=== Section Start ===

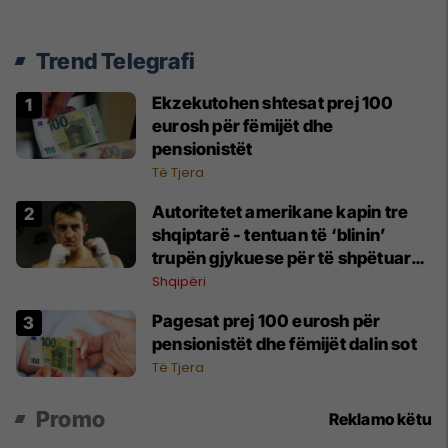
Trend Telegrafi
Ekzekutohen shtesat prej 100
eurosh për fëmijët dhe
pensionistët
Të Tjera
Autoritetet amerikane kapin tre
shqiptarë - tentuan të ‘blinin’
trupën gjykuese për të shpëtuar
ish-boksierin malazez
Shqipëri
Pagesat prej 100 eurosh për
pensionistët dhe fëmijët dalin sot
Të Tjera
Promo
Reklamo këtu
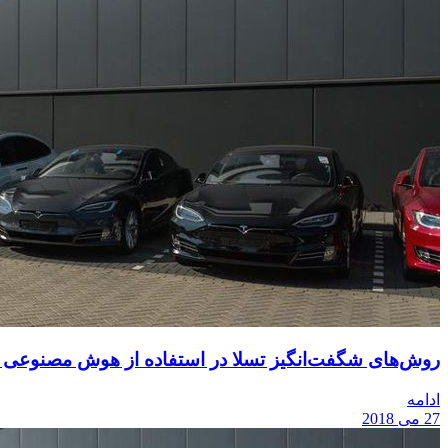
روش‌های شگفت‌انگیز تسلا در استفاده از هوش مصنوعی و
ادامه
27 می 2018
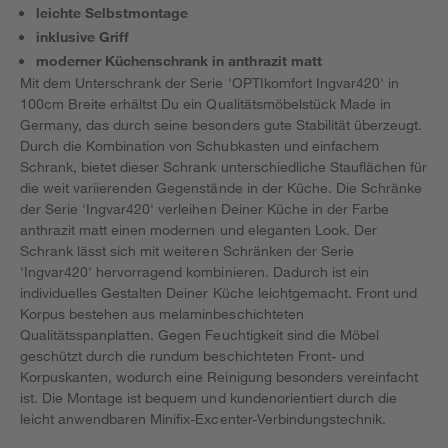
leichte Selbstmontage
inklusive Griff
moderner Küchenschrank in anthrazit matt
Mit dem Unterschrank der Serie 'OPTIkomfort Ingvar420' in
100cm Breite erhältst Du ein Qualitätsmöbelstück Made in
Germany, das durch seine besonders gute Stabilität überzeugt.
Durch die Kombination von Schubkasten und einfachem
Schrank, bietet dieser Schrank unterschiedliche Stauflächen für
die weit variierenden Gegenstände in der Küche. Die Schränke
der Serie 'Ingvar420' verleihen Deiner Küche in der Farbe
anthrazit matt einen modernen und eleganten Look. Der
Schrank lässt sich mit weiteren Schränken der Serie
'Ingvar420' hervorragend kombinieren. Dadurch ist ein
individuelles Gestalten Deiner Küche leichtgemacht. Front und
Korpus bestehen aus melaminbeschichteten
Qualitätsspanplatten. Gegen Feuchtigkeit sind die Möbel
geschützt durch die rundum beschichteten Front- und
Korpuskanten, wodurch eine Reinigung besonders vereinfacht
ist. Die Montage ist bequem und kundenorientiert durch die
leicht anwendbaren Minifix-Excenter-Verbindungstechnik.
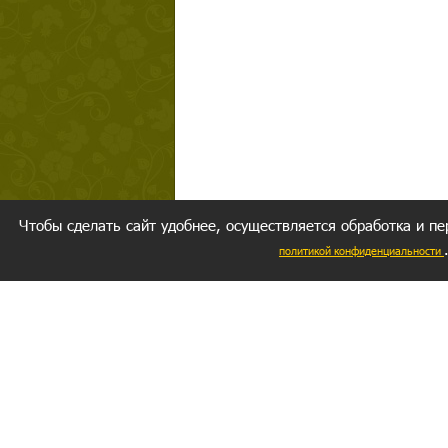
Чтобы сделать сайт удобнее, осуществляется обработка и пе
политикой конфиденциальности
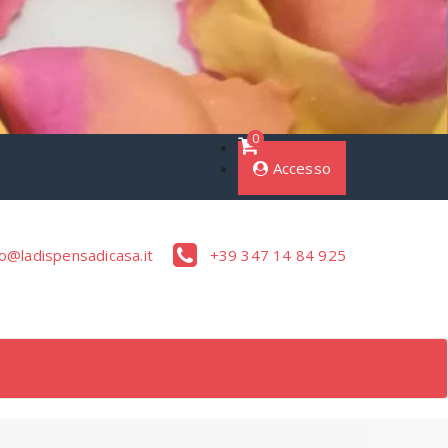
0
Accesso
o@ladispensadicasa.it
+39 347 14 84 925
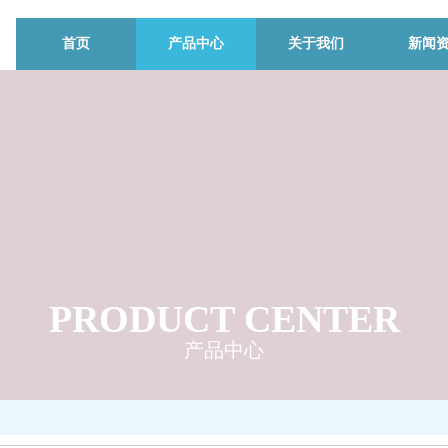
首页
产品中心
关于我们
新闻
PRODUCT CENTER
产品中心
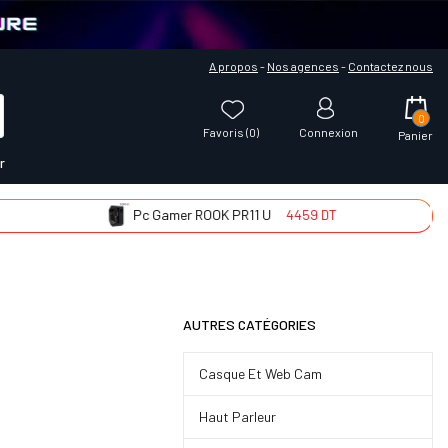
A propos
-
Nos agences
-
Contactez nous
0
Favoris (
0
)
Connexion
Panier
r
Pc Gamer ROOK PR11 U
4459 DT
Pc
AUTRES CATÉGORIES
Casque Et Web Cam
Haut Parleur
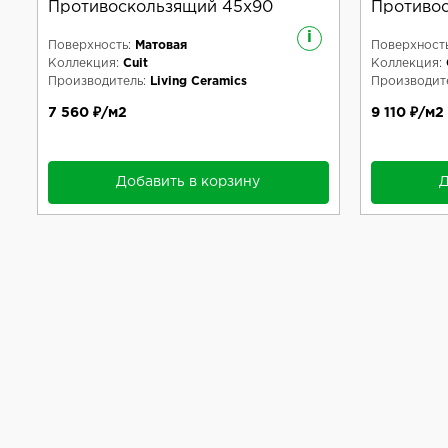
Противоскользящий 45x90
Противо
i
Поверхность:
Матовая
Поверхность
Коллекция:
Cuit
Коллекция:
Производитель:
Living Ceramics
Производите
7 560 ₽/м2
9 110 ₽/м2
Добавить в корзину
Д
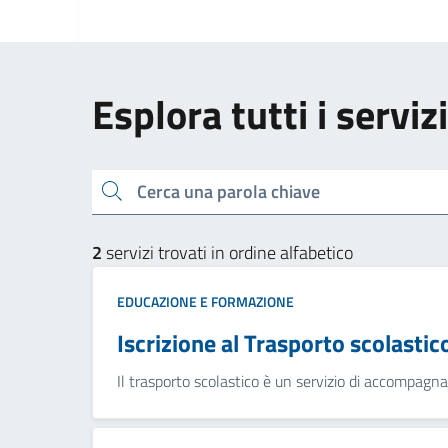
Esplora tutti i servi
Cerca una parola chiave
2
servizi trovati in ordine alfabetico
EDUCAZIONE E FORMAZIONE
Iscrizione al Trasporto scolastic
Il trasporto scolastico è un servizio di accompag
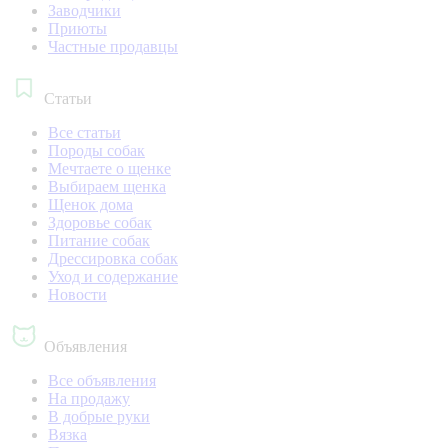
Заводчики
Приюты
Частные продавцы
Статьи
Все статьи
Породы собак
Мечтаете о щенке
Выбираем щенка
Щенок дома
Здоровье собак
Питание собак
Дрессировка собак
Уход и содержание
Новости
Объявления
Все объявления
На продажу
В добрые руки
Вязка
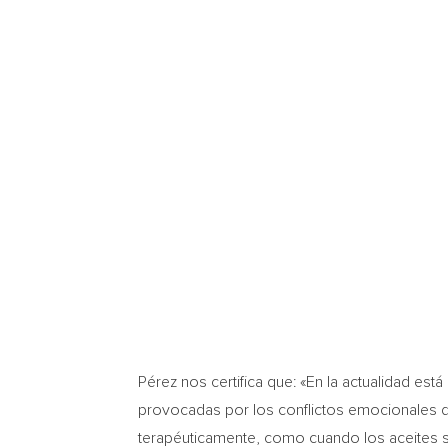
Pérez nos certifica que: «En la actualidad e
provocadas por los conflictos emocionales de
terapéuticamente, como cuando los aceites se 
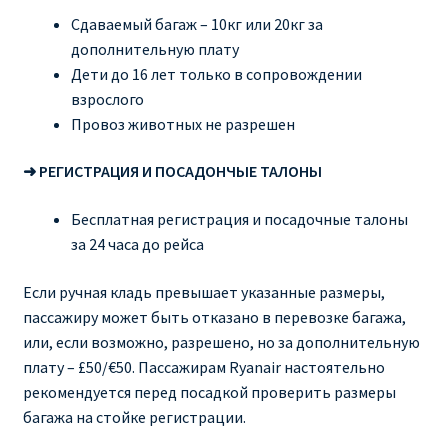
Сдаваемый багаж – 10кг или 20кг за
дополнительную плату
Дети до 16 лет только в сопровождении
взрослого
Провоз животных не разрешен
➜ РЕГИСТРАЦИЯ И ПОСАДОНЧЫЕ ТАЛОНЫ
Бесплатная регистрация и посадочные талоны
за 24 часа до рейса
Если ручная кладь превышает указанные размеры,
пассажиру может быть отказано в перевозке багажа,
или, если возможно, разрешено, но за дополнительную
плату – £50/€50. Пассажирам Ryanair настоятельно
рекомендуется перед посадкой проверить размеры
багажа на стойке регистрации.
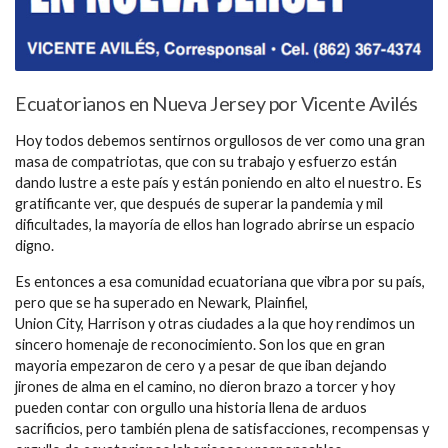
Ecuatorianos en Nueva Jersey por Vicente Avilés
Hoy todos debemos sentirnos orgullosos de ver como una gran
masa de compatriotas, que con su trabajo y esfuerzo están
dando lustre a este país y están poniendo en alto el nuestro. Es
gratificante ver, que después de superar la pandemia y mil
dificultades, la mayoría de ellos han logrado abrirse un espacio
digno.
Es entonces a esa comunidad ecuatoriana que vibra por su país,
pero que se ha superado en Newark, Plainfiel,
Union City, Harrison y otras ciudades a la que hoy rendimos un
sincero homenaje de reconocimiento. Son los que en gran
mayoria empezaron de cero y a pesar de que iban dejando
jirones de alma en el camino, no dieron brazo a torcer y hoy
pueden contar con orgullo una historia llena de arduos
sacrificios, pero también plena de satisfacciones, recompensas y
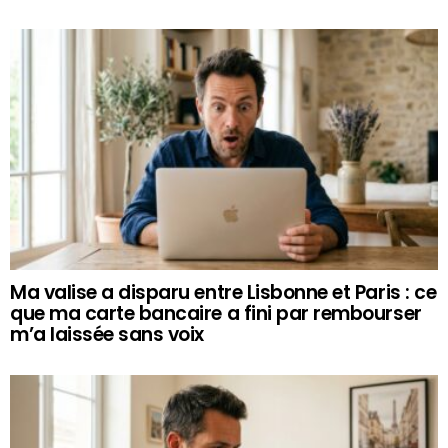
Ma valise a disparu entre Lisbonne et Paris : ce
que ma carte bancaire a fini par rembourser
m’a laissée sans voix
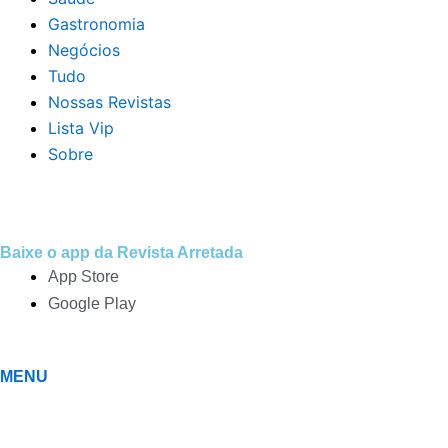
Gastronomia
Negócios
Tudo
Nossas Revistas
Lista Vip
Sobre
Baixe o app da Revista Arretada
App Store
Google Play
MENU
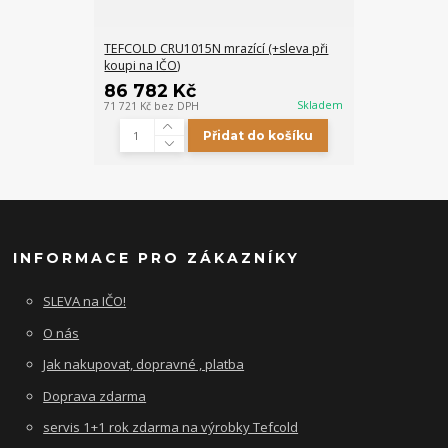
TEFCOLD CRU1015N mrazící (+sleva při
koupi na IČO)
86 782 Kč
Skladem
71 721 Kč
bez DPH
Přidat do košíku
INFORMACE PRO ZÁKAZNÍKY
SLEVA na IČO!
O nás
Jak nakupovat, dopravné , platba
Doprava zdarma
servis 1+1 rok zdarma na výrobky Tefcold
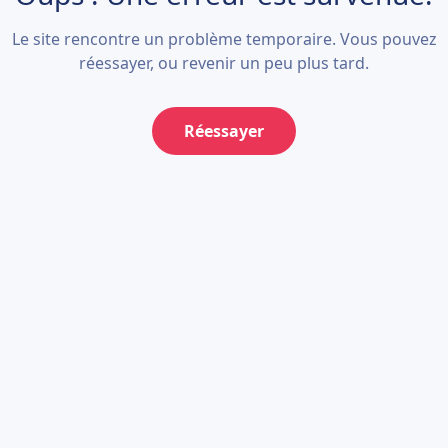
Le site rencontre un problème temporaire. Vous pouvez
réessayer, ou revenir un peu plus tard.
Réessayer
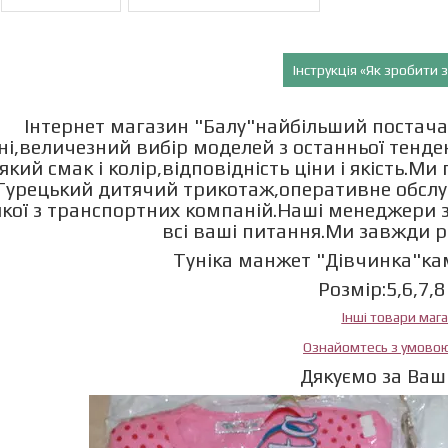
Інструкція «Як зробити
Інтернет магазин "Балу"найбільший постача
ні,величезний вибір моделей з останньої тенд
який смак і колір,відповідність ціни і якість.М
Турецький дитячий трикотаж,оперативне обслу
якої з транспортних компаній.Наші менеджери з
всі ваші питання.Ми завжди 
Туніка манжет "Дівчинка"каме
Розмір:5,6,7,8
Інші товари маг
Ознайомтесь з умово
Дякуємо за Ваш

=== Section End ===

*Assigned task*
Word for word, print all of the data; skip the pictures.

*Solution*
Trend Telegrafi
Ekzekutohen shtesat prej 100
eurosh për fëmijët dhe
pensionistët
Të Tjera
Autoritetet amerikane kapin tre
shqiptarë - tentuan të ‘blinin’
trupën gjykuese për të shpëtuar
ish-boksierin malazez
Shqipëri
Pagesat prej 100 eurosh për
pensionistët dhe fëmijët dalin sot
Të Tjera
Promo
Reklamo këtu
روش‌های شگفت‌انگیز تسلا در استفاده از هوش مصنوعی و
ادامه
27 می 2018
leichte Selbstmontage
inklusive Griff
moderner Küchenschrank in anthrazit matt
Mit dem Unterschrank der Serie 'OPTIkomfort Ingvar420' in
100cm Breite erhältst Du ein Qualitätsmöbelstück Made in
Germany, das durch seine besonders gute Stabilität überzeugt.
Durch die Kombination von Schubkasten und einfachem
Schrank, bietet dieser Schrank unterschiedliche Stauflächen für
die weit variierenden Gegenstände in der Küche. Die Schränke
der Serie 'Ingvar420' verleihen Deiner Küche in der Farbe
anthrazit matt einen modernen und eleganten Look. Der
Schrank lässt sich mit weiteren Schränken der Serie
'Ingvar420' hervorragend kombinieren. Dadurch ist ein
individuelles Gestalten Deiner Küche leichtgemacht. Front und
Korpus bestehen aus melaminbeschichteten
Qualitätsspanplatten. Gegen Feuchtigkeit sind die Möbel
geschützt durch die rundum beschichteten Front- und
Korpuskanten, wodurch eine Reinigung besonders vereinfacht
ist. Die Montage ist bequem und kundenorientiert durch die
leicht anwendbaren Minifix-Excenter-Verbindungstechnik.
Чтобы сделать сайт удобнее, осуществляется обработка и пе
политикой конфиденциальности
0
Accesso
o@ladispensadicasa.it
+39 347 14 84 925
首页
产品中心
关于我们
新闻
PRODUCT CENTER
产品中心
A propos
-
Nos agences
-
Contactez nous
0
Favoris (
0
)
Connexion
Panier
r
Pc Gamer ROOK PR11 U
4459 DT
Pc
AUTRES CATÉGORIES
Casque Et Web Cam
Haut Parleur
Противоскользящий 45x90
Противо
i
Поверхность:
Матовая
Поверхность
Коллекция:
Cuit
Коллекция:
Производитель:
Living Ceramics
Производите
7 560 ₽/м2
9 110 ₽/м2
Добавить в корзину
Д
Esplora tutti i servi
Cerca una parola chiave
2
servizi trovati in ordine alfabetico
EDUCAZIONE E FORMAZIONE
Iscrizione al Trasporto scolastic
Il trasporto scolastico è un servizio di accompag
Заводчики
Приюты
Частные продавцы
Статьи
Все статьи
Породы собак
Мечтаете о щенке
Выбираем щенка
Щенок дома
Здоровье собак
Питание собак
Дрессировка собак
Уход и содержание
Новости
Объявления
Все объявления
На продажу
В добрые руки
Вязка
Pérez nos certifica que: «En la actualidad e
provocadas por los conflictos emocionales de
terapéuticamente, como cuando los aceites se 
Сдаваемый багаж – 10кг или 20кг за
дополнительную плату
Дети до 16 лет только в сопровождении
взрослого
Провоз животных не разрешен
➜ РЕГИСТРАЦИЯ И ПОСАДОНЧЫЕ ТАЛОНЫ
Бесплатная регистрация и посадочные талоны
за 24 часа до рейса
Если ручная кладь превышает указанные размеры,
пассажиру может быть отказано в перевозке багажа,
или, если возможно, разрешено, но за дополнительную
плату – £50/€50. Пассажирам Ryanair настоятельно
рекомендуется перед посадкой проверить размеры
багажа на стойке регистрации.
Ecuatorianos en Nueva Jersey por Vicente Avilés
Hoy todos debemos sentirnos orgullosos de ver como una gran
masa de compatriotas, que con su trabajo y esfuerzo están
dando lustre a este país y están poniendo en alto el nuestro. Es
gratificante ver, que después de superar la pandemia y mil
dificultades, la mayoría de ellos han logrado abrirse un espacio
digno.
Es entonces a esa comunidad ecuatoriana que vibra por su país,
pero que se ha superado en Newark, Plainfiel,
Union City, Harrison y otras ciudades a la que hoy rendimos un
sincero homenaje de reconocimiento. Son los que en gran
mayoria empezaron de cero y a pesar de que iban dejando
jirones de alma en el camino, no dieron brazo a torcer y hoy
pueden contar con orgullo una historia llena de arduos
sacrificios, pero también plena de satisfacciones, recompensas y
Ma valise a disparu entre Lisbonne et Paris : ce
que ma carte bancaire a fini par rembourser
m’a laissée sans voix
Gastronomia
Negócios
Tudo
Nossas Revistas
Lista Vip
Sobre
Baixe o app da Revista Arretada
App Store
Google Play
MENU
TEFCOLD CRU1015N mrazící (+sleva při
koupi na IČO)
86 782 Kč
Skladem
71 721 Kč
bez DPH
Přidat do košíku
INFORMACE PRO ZÁKAZNÍKY
SLEVA na IČO!
O nás
Jak nakupovat, dopravné , platba
Doprava zdarma
servis 1+1 rok zdarma na výrobky Tefcold
Le site rencontre un problème temporaire. Vous pouvez
réessayer, ou revenir un peu plus tard.
Réessayer
Інструкція «Як зробити
Інтернет магазин "Балу"найбільший постача
ні,величезний вибір моделей з останньої тенд
який смак і колір,відповідність ціни і якість.М
Турецький дитячий трикотаж,оперативне обслу
якої з транспортних компаній.Наші менеджери з
всі ваші питання.Ми завжди 
Туніка манжет "Дівчинка"каме
Розмір:5,6,7,8
Інші товари маг
Ознайомтесь з умово
Дякуємо за Ваш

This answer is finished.